# Deep cycle battery charger



## Rwhellmer (Jul 11, 2017)

Can anyone recommend and good value low budget friendly charger for two deep cycle batteries? Onboard or not. 1 or two bank. Thanks!


----------



## BudT (Jun 29, 2018)

This is what I went with recently, alot of flexibility, yet pretty simple. 

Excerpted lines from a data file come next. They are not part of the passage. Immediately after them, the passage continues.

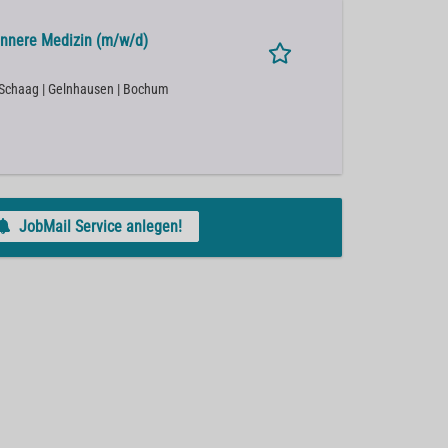
Innere Medizin (m/w/d)
l/Schaag | Gelnhausen | Bochum
JobMail Service anlegen!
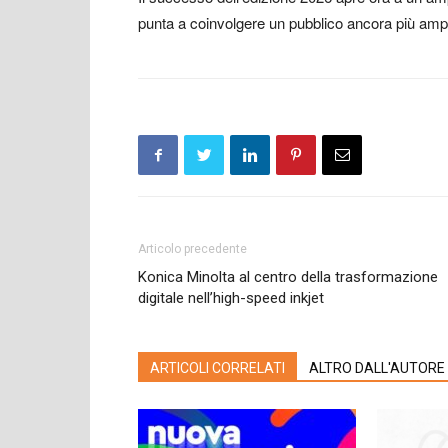
punta a coinvolgere un pubblico ancora più amp
Articolo precedente
Konica Minolta al centro della trasformazione
digitale nell’high-speed inkjet
ARTICOLI CORRELATI
ALTRO DALL'AUTORE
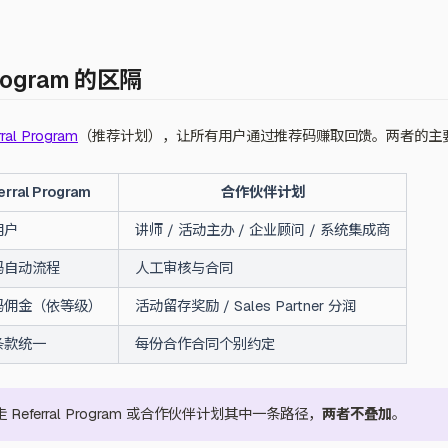
Program 的区隔
rral Program
（推荐计划），让所有用户通过推荐码赚取回馈。两者的主
erral Program
合作伙伴计划
用户
讲师 / 活动主办 / 企业顾问 / 系统集成商
码自动流程
人工审核与合同
码佣金（依等级）
活动留存奖励 / Sales Partner 分润
条款统一
每份合作合同个别约定
Referral Program 或合作伙伴计划其中一条路径，
两者不叠加
。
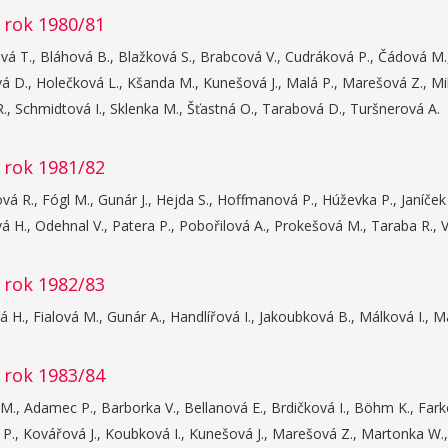
 rok 1980/81
 T., Bláhová B., Blažková S., Brabcová V., Cudráková P., Čádová M.,
á D., Holečková L., Kšanda M., Kunešová J., Malá P., Marešová Z., Milf
., Schmidtová I., Sklenka M., Šťastná O., Tarabová D., Turšnerová A.
 rok 1981/82
vá R., Fógl M., Gunár J., Hejda S., Hoffmanová P., Húževka P., Janíček
H., Odehnal V., Patera P., Pobořilová A., Prokešová M., Taraba R., Vr
 rok 1982/83
á H., Fialová M., Gunár A., Handlířová I., Jakoubková B., Málková I., Ma
 rok 1983/84
M., Adamec P., Barborka V., Bellanová E., Brdičková I., Böhm K., Farkot
 P., Kovářová J., Koubková I., Kunešová J., Marešová Z., Martonka W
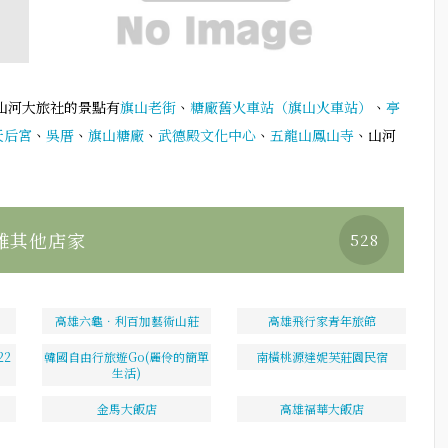
山河大旅社的景點有
旗山老街
、
糖廠舊火車站（旗山火車站）
、
亭
天后宮
、
吳厝
、
旗山糖廠
、
武德殿文化中心
、
五龍山鳳山寺
、山河
雄其他店家
528
高雄六龜．利百加藝術山莊
高雄飛行家青年旅館
2
韓國自由行旅遊Go(麗伶的簡單
南橫桃源達妮芙莊園民宿
生活)
金馬大飯店
高雄福華大飯店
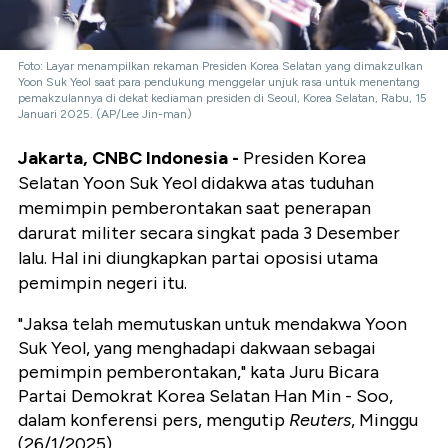
Foto: Layar menampilkan rekaman Presiden Korea Selatan yang dimakzulkan
Yoon Suk Yeol saat para pendukung menggelar unjuk rasa untuk menentang
pemakzulannya di dekat kediaman presiden di Seoul, Korea Selatan, Rabu, 15
Januari 2025. (AP/Lee Jin-man)
Jakarta, CNBC Indonesia -
Presiden Korea
Selatan Yoon Suk Yeol didakwa atas tuduhan
memimpin pemberontakan saat penerapan
darurat militer secara singkat pada 3 Desember
lalu. Hal ini diungkapkan partai oposisi utama
pemimpin negeri itu.
"Jaksa telah memutuskan untuk mendakwa Yoon
Suk Yeol, yang menghadapi dakwaan sebagai
pemimpin pemberontakan," kata Juru Bicara
Partai Demokrat Korea Selatan Han Min - Soo,
dalam konferensi pers, mengutip
Reuters
, Minggu
(26/1/2025).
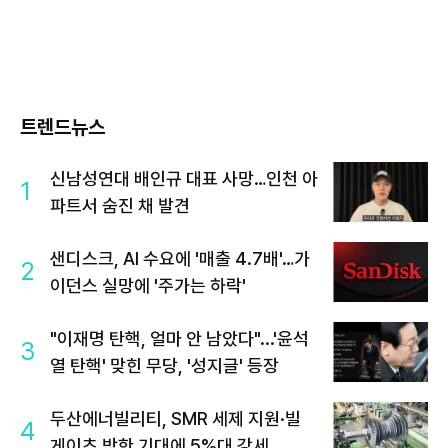
트렌드뉴스
신남성연대 배인규 대표 사망…인천 아
1
파트서 숨진 채 발견
샌디스크, AI 수요에 '매출 4.7배'…가
2
이던스 실망에 '주가는 하락'
"이재명 탄핵, 얼마 안 남았다"...'윤석
3
열 탄핵' 맞힌 무당, '성지글' 등장
두산에너빌리티, SMR 세제 지원·빌
4
게이츠 방한 기대에 5%대 강세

https://www.amazon.com/NOCO-G7200-UltraSafe-Battery-Charger/dp/B004LWTHP2


----------



## MatthewAbbott (Feb 25, 2017)

I have had this one for maybe a year and a half. No issues at all so far. I have the single bank. https://www.cabelas.com/product/boa...-series-on-board-charger/2416312.uts?slotId=1


----------



## Smackdaddy53 (Dec 31, 2012)

BudT said:


> This is what I went with recently, alot of flexibility, yet pretty simple.
> 
> https://www.amazon.com/NOCO-G7200-UltraSafe-Battery-Charger/dp/B004LWTHP2


X2


----------



## No Bait / Lures Only (Apr 10, 2011)

BudT said:


> This is what I went with recently, alot of flexibility, yet pretty simple.
> 
> https://www.amazon.com/NOCO-G7200-UltraSafe-Battery-Charger/dp/B004LWTHP2


I have noco/genius with last 2 skiffs n no issues


----------